··· Source records
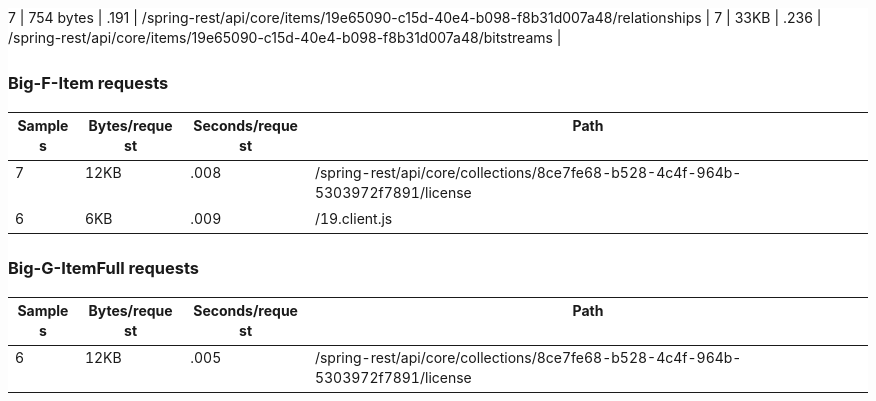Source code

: 7 | 754 bytes | .191 | /spring-rest/api/core/items/19e65090-c15d-40e4-b098-f8b31d007a48/relationships |
7 | 33KB | .236 | /spring-rest/api/core/items/19e65090-c15d-40e4-b098-f8b31d007a48/bitstreams |

### Big-F-Item requests

Samples | Bytes/request | Seconds/request | Path
-|-|-|-
7 | 12KB | .008 | /spring-rest/api/core/collections/8ce7fe68-b528-4c4f-964b-5303972f7891/license |
6 | 6KB | .009 | /19.client.js |

### Big-G-ItemFull requests

Samples | Bytes/request | Seconds/request | Path
-|-|-|-
6 | 12KB | .005 | /spring-rest/api/core/collections/8ce7fe68-b528-4c4f-964b-5303972f7891/license |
······
## What the exercise asks
Line count for the word "collections": tally the lines of the records above that hold it and give only that figure.

## Your response
2